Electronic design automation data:

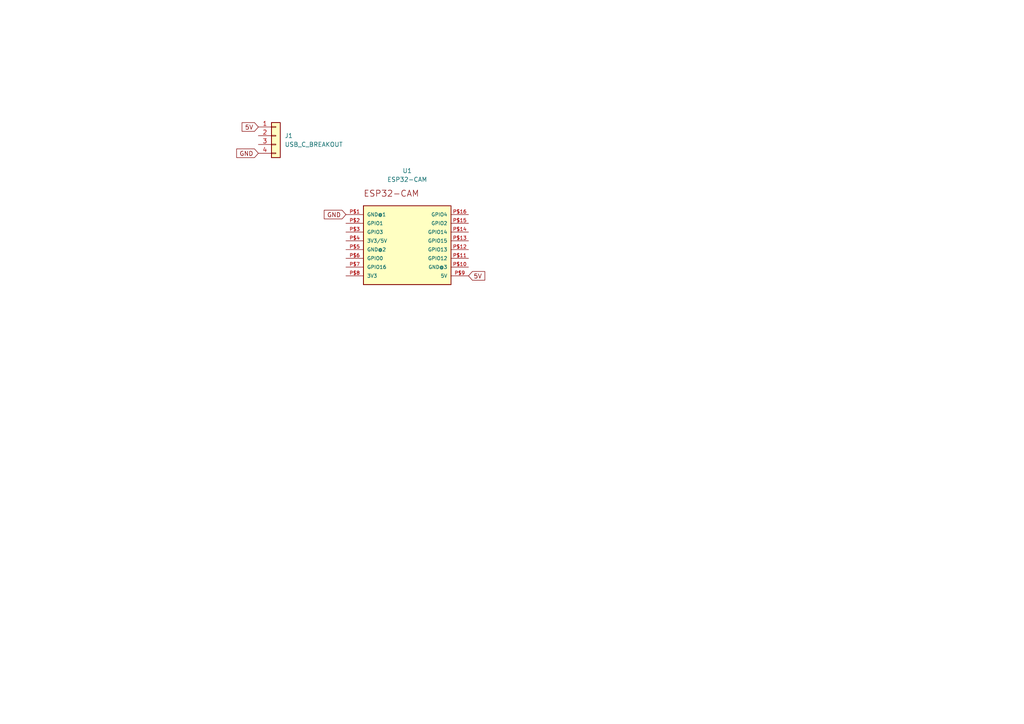
<source format=kicad_sch>
(kicad_sch
	(version 20231120)
	(generator "eeschema")
	(generator_version "8.0")
	(uuid "9f60df86-6420-4473-93e2-272a66966860")
	(paper "A4")
	
	(global_label "5V"
		(shape input)
		(at 135.89 80.01 0)
		(fields_autoplaced yes)
		(effects
			(font
				(size 1.27 1.27)
			)
			(justify left)
		)
		(uuid "2d2e94d4-6a87-438c-b98a-fcd516cfbee5")
		(property "Intersheetrefs" "${INTERSHEET_REFS}"
			(at 141.1733 80.01 0)
			(effects
				(font
					(size 1.27 1.27)
				)
				(justify left)
				(hide yes)
			)
		)
	)
	(global_label "GND"
		(shape input)
		(at 100.33 62.23 180)
		(fields_autoplaced yes)
		(effects
			(font
				(size 1.27 1.27)
			)
			(justify right)
		)
		(uuid "488b3a3f-1325-4167-bd22-83432123adee")
		(property "Intersheetrefs" "${INTERSHEET_REFS}"
			(at 93.4743 62.23 0)
			(effects
				(font
					(size 1.27 1.27)
				)
				(justify right)
				(hide yes)
			)
		)
	)
	(global_label "5V"
		(shape input)
		(at 74.93 36.83 180)
		(fields_autoplaced yes)
		(effects
			(font
				(size 1.27 1.27)
			)
			(justify right)
		)
		(uuid "5a8959ef-b681-4723-ace7-596b55a23e7f")
		(property "Intersheetrefs" "${INTERSHEET_REFS}"
			(at 69.6467 36.83 0)
			(effects
				(font
					(size 1.27 1.27)
				)
				(justify right)
				(hide yes)
			)
		)
	)
	(global_label "GND"
		(shape input)
		(at 74.93 44.45 180)
		(fields_autoplaced yes)
		(effects
			(font
				(size 1.27 1.27)
			)
			(justify right)
		)
		(uuid "dc750cb2-f88a-4eb8-a1db-011a8b5d413a")
		(property "Intersheetrefs" "${INTERSHEET_REFS}"
			(at 68.0743 44.45 0)
			(effects
				(font
					(size 1.27 1.27)
				)
				(justify right)
				(hide yes)
			)
		)
	)
	(symbol
		(lib_id "Connector_Generic:Conn_01x04")
		(at 80.01 39.37 0)
		(unit 1)
		(exclude_from_sim no)
		(in_bom yes)
		(on_board yes)
		(dnp no)
		(uuid "9d6c70e2-43eb-4792-afb2-4c5440e30855")
		(property "Reference" "J1"
			(at 82.55 39.3699 0)
			(effects
				(font
					(size 1.27 1.27)
				)
				(justify left)
			)
		)
		(property "Value" "USB_C_BREAKOUT"
			(at 82.55 41.9099 0)
			(effects
				(font
					(size 1.27 1.27)
				)
				(justify left)
			)
		)
		(property "Footprint" "Connector_PinHeader_2.54mm:PinHeader_1x04_P2.54mm_Vertical"
			(at 80.01 39.37 0)
			(effects
				(font
					(size 1.27 1.27)
				)
				(hide yes)
			)
		)
		(property "Datasheet" "~"
			(at 80.01 39.37 0)
			(effects
				(font
					(size 1.27 1.27)
				)
				(hide yes)
			)
		)
		(property "Description" "Generic connector, single row, 01x04, script generated (kicad-library-utils/schlib/autogen/connector/)"
			(at 80.01 39.37 0)
			(effects
				(font
					(size 1.27 1.27)
				)
				(hide yes)
			)
		)
		(pin "3"
			(uuid "99d44ce9-6c6e-405a-8303-ed8a3326a361")
		)
		(pin "2"
			(uuid "16e11900-05f1-4e3c-96ff-5542adf60847")
		)
		(pin "1"
			(uuid "77798db1-80ee-4f42-9180-8f8905fd4e38")
		)
		(pin "4"
			(uuid "fa4eb29f-75b5-4fc0-91a3-868accec4519")
		)
		(instances
			(project ""
				(path "/9f60df86-6420-4473-93e2-272a66966860"
					(reference "J1")
					(unit 1)
				)
			)
		)
	)
	(symbol
		(lib_id "ESP32-CAM:ESP32-CAM")
		(at 118.11 72.39 0)
		(unit 1)
		(exclude_from_sim no)
		(in_bom yes)
		(on_board yes)
		(dnp no)
		(fields_autoplaced yes)
		(uuid "d9565da9-e816-4a11-8a29-25670834f51c")
		(property "Reference" "U1"
			(at 118.11 49.53 0)
			(effects
				(font
					(size 1.27 1.27)
				)
			)
		)
		(property "Value" "ESP32-CAM"
			(at 118.11 52.07 0)
			(effects
				(font
					(size 1.27 1.27)
				)
			)
		)
		(property "Footprint" "ESP32-CAM:ESP32-CAM"
			(at 118.11 72.39 0)
			(effects
				(font
					(size 1.27 1.27)
				)
				(justify bottom)
				(hide yes)
			)
		)
		(property "Datasheet" ""
			(at 118.11 72.39 0)
			(effects
				(font
					(size 1.27 1.27)
				)
				(hide yes)
			)
		)
		(property "Description" ""
			(at 118.11 72.39 0)
			(effects
				(font
					(size 1.27 1.27)
				)
				(hide yes)
			)
		)
		(property "MF" "AI-Thinker"
			(at 118.11 72.39 0)
			(effects
				(font
					(size 1.27 1.27)
				)
				(justify bottom)
				(hide yes)
			)
		)
		(property "Description_1" "\n                        \n                            ESP32 ESP32 Transceiver; 802.11 a/b/g/n (Wi-Fi, WiFi, WLAN), Bluetooth® Smart 4.x Low Energy (BLE) Evaluation Board\n                        \n"
			(at 118.11 72.39 0)
			(effects
				(font
					(size 1.27 1.27)
				)
				(justify bottom)
				(hide yes)
			)
		)
		(property "Package" "None"
			(at 118.11 72.39 0)
			(effects
				(font
					(size 1.27 1.27)
				)
				(justify bottom)
				(hide yes)
			)
		)
		(property "Price" "None"
			(at 118.11 72.39 0)
			(effects
				(font
					(size 1.27 1.27)
				)
				(justify bottom)
				(hide yes)
			)
		)
		(property "SnapEDA_Link" "https://www.snapeda.com/parts/ESP32-CAM/AI-Thinker/view-part/?ref=snap"
			(at 118.11 72.39 0)
			(effects
				(font
					(size 1.27 1.27)
				)
				(justify bottom)
				(hide yes)
			)
		)
		(property "MP" "ESP32-CAM"
			(at 118.11 72.39 0)
			(effects
				(font
					(size 1.27 1.27)
				)
				(justify bottom)
				(hide yes)
			)
		)
		(property "Availability" "Not in stock"
			(at 118.11 72.39 0)
			(effects
				(font
					(size 1.27 1.27)
				)
				(justify bottom)
				(hide yes)
			)
		)
		(property "Check_prices" "https://www.snapeda.com/parts/ESP32-CAM/AI-Thinker/view-part/?ref=eda"
			(at 118.11 72.39 0)
			(effects
				(font
					(size 1.27 1.27)
				)
				(justify bottom)
				(hide yes)
			)
		)
		(pin "P$4"
			(uuid "21763875-8d2d-4a59-8c47-eba14deb284e")
		)
		(pin "P$7"
			(uuid "e671d858-b5d4-4406-b911-d50c58c5dec5")
		)
		(pin "P$3"
			(uuid "55ea83c5-b0f1-4b8d-b942-436b3c27836e")
		)
		(pin "P$5"
			(uuid "d9189d1a-5a0f-458a-b5ac-8e92d7014e06")
		)
		(pin "P$6"
			(uuid "02f75884-8b50-4d38-af90-34c334fbd285")
		)
		(pin "P$2"
			(uuid "3de6e19e-ffc1-480f-8129-969a54dacf4d")
		)
		(pin "P$9"
			(uuid "45ec8504-bb8f-4e11-b0bb-7037f6a6ee02")
		)
		(pin "P$10"
			(uuid "32f4de70-a3d8-4610-9db7-6133e445ce85")
		)
		(pin "P$11"
			(uuid "9ab3b673-b1fd-4cf4-a84e-991c32c821bd")
		)
		(pin "P$1"
			(uuid "add9cb14-3329-45f5-97cf-e30ecf32d522")
		)
		(pin "P$8"
			(uuid "bfe3864c-2715-4938-9bba-fd547f984813")
		)
		(pin "P$14"
			(uuid "291edc08-06c6-4709-a8c4-ba73fb92ade3")
		)
		(pin "P$13"
			(uuid "3672ca3d-6ec6-4305-9b3e-047cf0c89ba0")
		)
		(pin "P$12"
			(uuid "62a7bcd1-b93b-43f1-b185-25dff8f5aa17")
		)
		(pin "P$16"
			(uuid "d7571092-17eb-4963-aa4b-a43b2e4324db")
		)
		(pin "P$15"
			(uuid "706c6bc7-0bff-4e4d-a0c8-9981ca9b32e2")
		)
		(instances
			(project ""
				(path "/9f60df86-6420-4473-93e2-272a66966860"
					(reference "U1")
					(unit 1)
				)
			)
		)
	)
	(sheet_instances
		(path "/"
			(page "1")
		)
	)
)

</source>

> _EXERCISE PROMPT_
Collect each line of the entries that has the word "None", copying it in full.

> _RESPONSE TO THIS TASK_
		(property "Package" "None"
		(property "Price" "None"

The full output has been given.